No obstante, se ufanaba de haber superado la crisis y tener 50.000 dientes en depósito, así como la consecución de un premio por su exposición en el IX Congreso de Higiene y Demografía, celebrado en Madrid en 1898.
Tenía la representación de S. S. White y fue incorporando la de otros importantísimos fabricantes.
Hacia 1914 comenzó a producir el famoso dentífrico Perborol, líder en el sector, aunque comercializaba también el Listerine de la Cía. Lambert americana.

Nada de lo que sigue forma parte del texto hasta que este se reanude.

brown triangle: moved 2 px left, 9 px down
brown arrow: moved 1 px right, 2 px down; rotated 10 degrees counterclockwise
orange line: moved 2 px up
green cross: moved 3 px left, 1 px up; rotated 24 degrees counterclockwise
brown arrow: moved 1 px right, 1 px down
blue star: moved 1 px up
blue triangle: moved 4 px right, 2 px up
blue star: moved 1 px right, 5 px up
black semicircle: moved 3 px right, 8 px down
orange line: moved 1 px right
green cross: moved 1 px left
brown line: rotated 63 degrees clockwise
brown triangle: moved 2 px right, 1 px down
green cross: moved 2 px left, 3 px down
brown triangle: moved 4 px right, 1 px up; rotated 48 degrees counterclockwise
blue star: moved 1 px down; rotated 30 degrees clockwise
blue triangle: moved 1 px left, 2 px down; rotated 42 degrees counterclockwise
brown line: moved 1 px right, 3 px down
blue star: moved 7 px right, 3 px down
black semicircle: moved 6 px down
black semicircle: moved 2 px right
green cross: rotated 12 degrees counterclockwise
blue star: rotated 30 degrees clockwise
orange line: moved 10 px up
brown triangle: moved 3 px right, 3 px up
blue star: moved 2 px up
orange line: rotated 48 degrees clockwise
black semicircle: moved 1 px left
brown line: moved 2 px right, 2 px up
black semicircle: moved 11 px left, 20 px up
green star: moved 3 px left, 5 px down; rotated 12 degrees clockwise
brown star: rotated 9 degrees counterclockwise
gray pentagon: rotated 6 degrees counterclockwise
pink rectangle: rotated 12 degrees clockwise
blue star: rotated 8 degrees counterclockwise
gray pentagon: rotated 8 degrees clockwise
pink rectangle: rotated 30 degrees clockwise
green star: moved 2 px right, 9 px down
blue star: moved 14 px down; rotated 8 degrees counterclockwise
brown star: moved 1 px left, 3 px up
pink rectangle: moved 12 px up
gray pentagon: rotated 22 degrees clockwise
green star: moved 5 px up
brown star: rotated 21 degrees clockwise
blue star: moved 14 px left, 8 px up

Sólo el estudio de la Compañía Dental Española daría para varios artículos, tantas y tantas actividades promocionó (exposiciones en congresos, ediciones de textos, becas, etc.).
Conclusión
Como hemos visto, el embrión de los actuales depósitos dentales se remonta al siglo XVIII, aunque sería a finales del siglo XIX cuando se establecieron con las características que le son propias.
Uno de los pioneros de tales empresas fue don Benigno Joaquín Martínez, que comenzó su actividad en Madrid hacia 1852 en la calle de Hortaleza, n.º 70-72.
Conocemos hacia 1860 el nombre de Pedro Kramer, que vendía caucho para dentaduras, también en Madrid, en la calle de la Montera.
Luego, el depósito dental más importante de España fue el de don Cayetano Triviño.
En la última década (1890-1900) florecieron los de Valle y Colina, García Vélez y los extranjeros Stehr de Austria, Henry Picar el Frer, de París,; Rohc el fils, de Marsella, y los catalanes del bazar médico: Eduardo Porro, Ramón Pons, etc.
Es de destacar la labor que llevaron a cabo, no sólo en el campo comercial, sino editando revistas profesionales y apoyando, incluso, los movimientos en pro de la dignificación del ejercicio del arte del dentista, sobre todo en el último tramo finisecular previo a la aparición en 1901 del título de odontólogo.
Por eso decía al principio que no se podía entender la historia de la Odontología sin conocer el pasado de estas dos profesiones asociadas y concurrentes: la de los protésicos y la de los depósitos dentales.